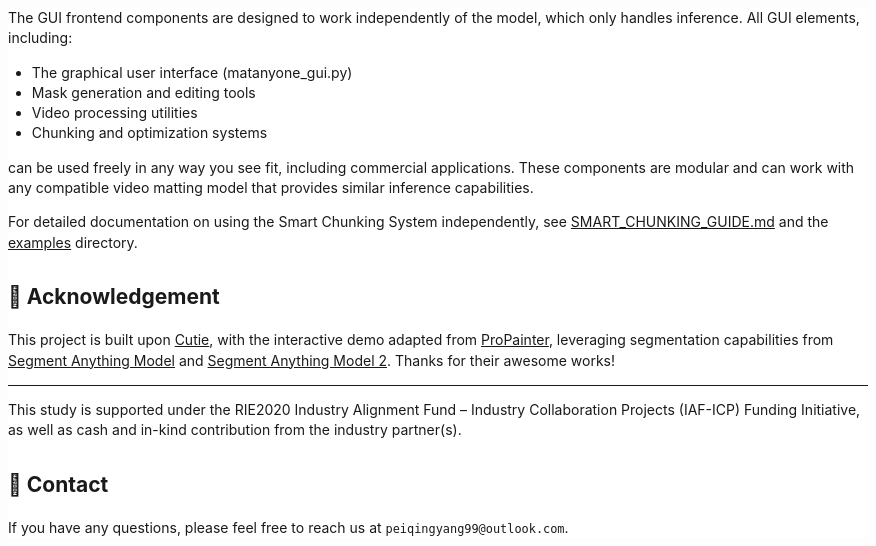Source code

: The GUI frontend components are designed to work independently of the model, which only handles inference. All GUI elements, including:
- The graphical user interface (matanyone_gui.py)
- Mask generation and editing tools
- Video processing utilities
- Chunking and optimization systems

can be used freely in any way you see fit, including commercial applications. These components are modular and can work with any compatible video matting model that provides similar inference capabilities.

For detailed documentation on using the Smart Chunking System independently, see [SMART_CHUNKING_GUIDE.md](SMART_CHUNKING_GUIDE.md) and the [examples](examples/) directory.

## 👏 Acknowledgement

This project is built upon [Cutie](https://github.com/hkchengrex/Cutie), with the interactive demo adapted from [ProPainter](https://github.com/sczhou/ProPainter), leveraging segmentation capabilities from [Segment Anything Model](https://github.com/facebookresearch/segment-anything) and [Segment Anything Model 2](https://github.com/facebookresearch/sam2). Thanks for their awesome works!

---

This study is supported under the RIE2020 Industry Alignment Fund – Industry Collaboration Projects (IAF-ICP) Funding Initiative, as well as cash and in-kind contribution from the industry partner(s).

## 📧 Contact

If you have any questions, please feel free to reach us at `peiqingyang99@outlook.com`.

> **Work instruction**
Your copy should match the records word for word, with the pictures removed.

> **Task answer**
Source code

: The GUI frontend components are designed to work independently of the model, which only handles inference. All GUI elements, including:
- The graphical user interface (matanyone_gui.py)
- Mask generation and editing tools
- Video processing utilities
- Chunking and optimization systems

can be used freely in any way you see fit, including commercial applications. These components are modular and can work with any compatible video matting model that provides similar inference capabilities.

For detailed documentation on using the Smart Chunking System independently, see [SMART_CHUNKING_GUIDE.md](SMART_CHUNKING_GUIDE.md) and the [examples](examples/) directory.

## 👏 Acknowledgement

This project is built upon [Cutie](https://github.com/hkchengrex/Cutie), with the interactive demo adapted from [ProPainter](https://github.com/sczhou/ProPainter), leveraging segmentation capabilities from [Segment Anything Model](https://github.com/facebookresearch/segment-anything) and [Segment Anything Model 2](https://github.com/facebookresearch/sam2). Thanks for their awesome works!

---

This study is supported under the RIE2020 Industry Alignment Fund – Industry Collaboration Projects (IAF-ICP) Funding Initiative, as well as cash and in-kind contribution from the industry partner(s).

## 📧 Contact

If you have any questions, please feel free to reach us at `peiqingyang99@outlook.com`.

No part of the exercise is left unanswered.